Джим и Уайти постояли на улице, как-то слишком долго ничего друг другу не говоря.

– Дяди сегодня отправили меня домой немного пораньше, – сказал Джим. – Все равно ведь скоро уже обед.

– Я вижу, – сказал Уайти.

Джим внимательно рассматривал свой собственный след на земле. С одной стороны, где кончалась подошва, видны были отпечатки ногтей. Он и сам чувствовал, что ногти вылезали из ботинка. Они его совсем не беспокоили, пока он не начал о них думать. Он пошевелил пальцами.

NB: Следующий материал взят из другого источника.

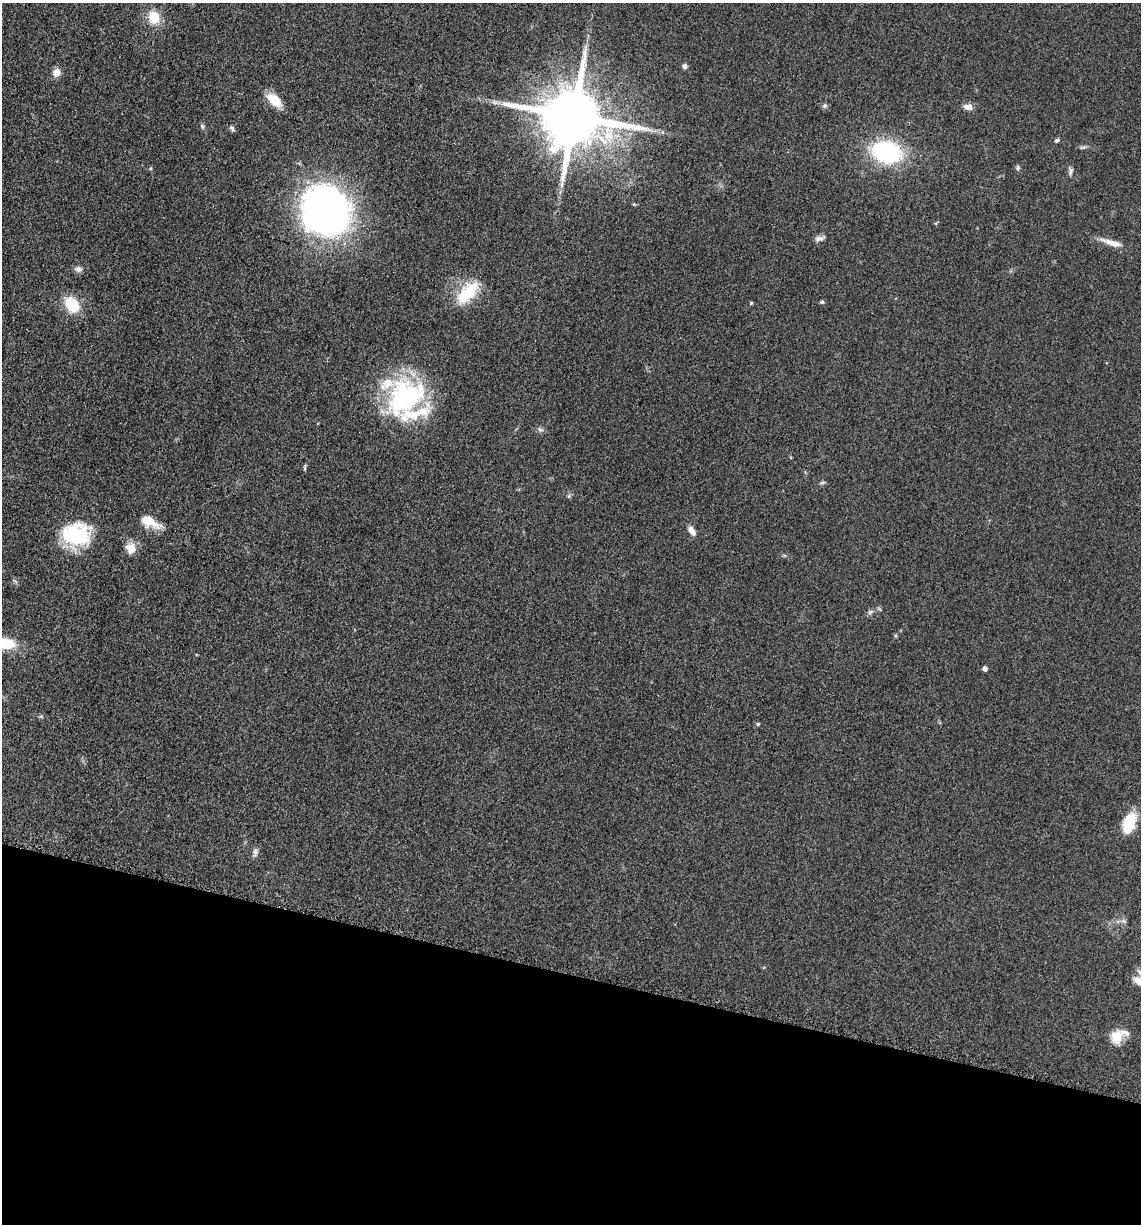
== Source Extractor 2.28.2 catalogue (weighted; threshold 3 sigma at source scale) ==
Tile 15 of 4 x 4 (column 3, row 4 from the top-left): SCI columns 2524-3662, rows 21-1242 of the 4978 x 4921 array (HDU 1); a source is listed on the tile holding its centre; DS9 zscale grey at full resolution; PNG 1143 x 1226 px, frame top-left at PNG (2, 3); no overlay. Shown black and unused: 20% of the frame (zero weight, under 3 of 5 exposures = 4% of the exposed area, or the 3 px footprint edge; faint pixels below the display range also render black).
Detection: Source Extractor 2.28.2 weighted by HDU 2 'WHT'; one run over the whole footprint, this tile lists its part. Background 0.0561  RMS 0.0058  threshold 0.0263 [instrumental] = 3 sigma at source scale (4.5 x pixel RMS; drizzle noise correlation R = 1.50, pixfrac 1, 0.05/0.05 arcsec/px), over >= 5 px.
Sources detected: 45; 1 inside a brighter object's white glare — not listed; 2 inside a brighter listed object's ellipse — not listed separately; the other 42 listed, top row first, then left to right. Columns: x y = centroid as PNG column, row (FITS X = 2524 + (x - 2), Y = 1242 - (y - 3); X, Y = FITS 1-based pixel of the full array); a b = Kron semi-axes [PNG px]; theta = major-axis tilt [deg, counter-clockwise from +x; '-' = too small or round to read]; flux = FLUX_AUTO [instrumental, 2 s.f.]
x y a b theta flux
154 17 20 16 -75 11
685 66 7 6 - 1.5
57 73 9 9 - 4.9
274 100 19 10 -45 11
495 102 9 5 -19 2.1
825 105 7 5 54 1.2
968 107 10 7 -1 3.9
574 117 17 15 -7 5600
202 126 6 5 - 1
232 128 8 5 -45 1.3
1057 140 6 5 - 1
1083 147 11 4 9 1.3
887 152 25 18 -14 72
1018 168 7 4 90 0.98
1070 171 10 6 77 1.8
325 211 47 43 -46 280
820 238 14 6 17 2.6
1112 243 28 7 -18 6.9
78 269 9 7 -6 2.3
467 293 32 15 47 25
822 302 5 5 - 0.93
751 303 4 4 - 0.66
72 304 15 11 -54 22
405 397 52 37 38 86
540 430 9 6 -30 1.7
305 467 9 3 85 0.8
822 483 8 3 19 0.9
569 496 7 4 89 0.96
149 521 22 10 -27 12
692 531 12 7 -56 4
79 535 38 26 -24 37
131 548 14 13 - 6.4
870 612 9 4 36 1.6
4 643 26 11 -5 22
985 669 5 4 - 1.7
41 716 6 4 -1 0.81
758 724 5 4 - 0.72
1129 823 24 12 68 17
255 852 11 7 79 2.4
1124 921 8 5 -12 1.3
1138 981 12 8 -28 6.5
1118 1036 22 14 33 10
Isophote crosses this tile's border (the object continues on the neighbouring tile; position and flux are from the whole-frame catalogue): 2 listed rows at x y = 4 643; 1138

Уайти достал часы из кармана и посмотрел на циферблат так, будто впервые его увидел.

– Смотри-ка, – сказал он, – до того, как подъедет мой поезд, еще осталось немного времени. Может, поднимемся на холм и посмотрим новую школу?

Уайти преодолевал все расстояния с помощью поездов – на них он объехал всю Северную Каролину. Ездил он даже на «Каролине Мун» – самом новом, быстром пассажирском поезде в юго-западном направлении железной дороги. Эта «Мун» не останавливалась в Элисвилле.

– Хорошо, – сказал Джим. – Думаю, можно сходить посмотреть.

Новая школа в Элисвилле была самым большим двухэтажным зданием, выстроенным из красного кирпича. Кроме нее кирпичным в городе был только отель, но он выглядел узким и грязным и имел невзрачный вид. Располагалась новая школа на холме, словно крепость, и ее было видно из любого места в Элисвилле. Здание строили, как казалось Джиму, с незапамятных времен и планировали закончить этой осенью. Джим и Уайти прошли по грязной улочке прямо к школе.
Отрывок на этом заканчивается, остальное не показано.